La conversion de nos désirs. Il s’agit d’une dynamique de re-centralisation du sens de ce que nous voulons être sur nos capacités intérieures à répondre vigoureusement aux besoins liés aux trois pôles de la vie dégagées par Hannah Arendt : le travail pour répondre aux besoins primaires, l’œuvre pour construire une civilisation congolaise fondées sur des infrastructures, des institutions et des organisations qui durent et s’imposent comme nos créations où se manifestent notre génie, et l’action en tant qu’exercice de notre liberté comme personne et comme peuple. Personne et peuple qu’aucune personne ni aucun peuple ne peuvent dominer, soumettre, asservir ou manipuler de quelque manière que ce soit.

Perçue sous cet angle, notre indépendance est encore devant nous. Elle est à bâtir avec des personnalités complètement désaliénées, dont les référentiels mentaux et les dynamiques de l’imaginaire structurent l’ambition d’inventer un Congo d’engagement pour transformer notre société de fond en comble, grâce à des stratégies d’une révolution communautaire qui serait aux antipodes des diktats d’une mondialisation néo-libérale aujourd’hui triomphante non pas seulement dans le système profond de nos désirs, mais dans nos mentalité en tant qu’elles sont fragiles et impuissantes, extraverties et dominées : les mentalités d’hommes et des femmes dont le destin dépend des décisions des autres, particulièrement des « seigneurs et maîtres du monde » ainsi que de « petites mains du capitalisme » dont aime parler J.P. Mbelu dans ses analyses de notre situation.
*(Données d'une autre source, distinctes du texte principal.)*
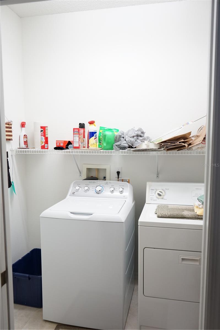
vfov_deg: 65.5
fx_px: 257
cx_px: 110
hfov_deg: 46.4
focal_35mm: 28
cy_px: 165
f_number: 4.5
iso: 1250
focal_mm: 28
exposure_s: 1/60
Devenir indépendant, pour le peuple congolais, c’est opérer une révolution mentale de grande ampleur, où nous nous pensons, où nous nous percevons, où nous nous posons et imposons comme des êtres réellement et profondément libres, c’est-à-dire, créateurs de notre propre destinée, inventeurs de notre propre avenir, des Congolais et Congolaises « debout », « unis dans l’effort pour l’indépendance », dressant les « fronts » et prenant « l’élan » nécessaire pour casser les déterminismes et les fatalismes que l’ordre néo-colonial nous a imposés comme principes de mentalités.

De tels Congolais et Congolaises, il faut les engendrer encore, à travers un nouveau système éducatif centrée sur l’éthique de la « grandeur », éthique sans laquelle toutes nos utopies seront vaines et toutes nos espérances dénuées de sens.

L’éducation devient ainsi le moteur de l’indépendance, dans un système de formation humaine qu’il nous faut encore inventer sur la base des convictions fortes pour sortir de la société imbécile qui est la nôtre aujourd’hui : une société irrationnelle, incohérente, désorganisée, désarticulée, mentalement détraquée et paralysée par de multiples impuissances politiques, économiques, sociales, culturelles et spirituelles partout visibles à l’œil nu.

Face à une telle société, l’invention et la promotion d’une personnalité de confiance en nous-mêmes et d’initiatives pour changer les réalités présentes sont les véritables garanties de notre indépendance dans un monde comme celui dans lequel nous vivons. Un monde encore dominé par des compétitions féroces et d’implacables volontés de puissances au sein d’un ordre ultra-libéral qu’il nous faudra apprendre à affronter avec un projet alternatif d’une liberté fertilisée par des solidarités créatives, nos seules chances d’avenir. Cette indépendance-là, elle est encore devant nous comme une immense tâche et comme une grandiose espérance.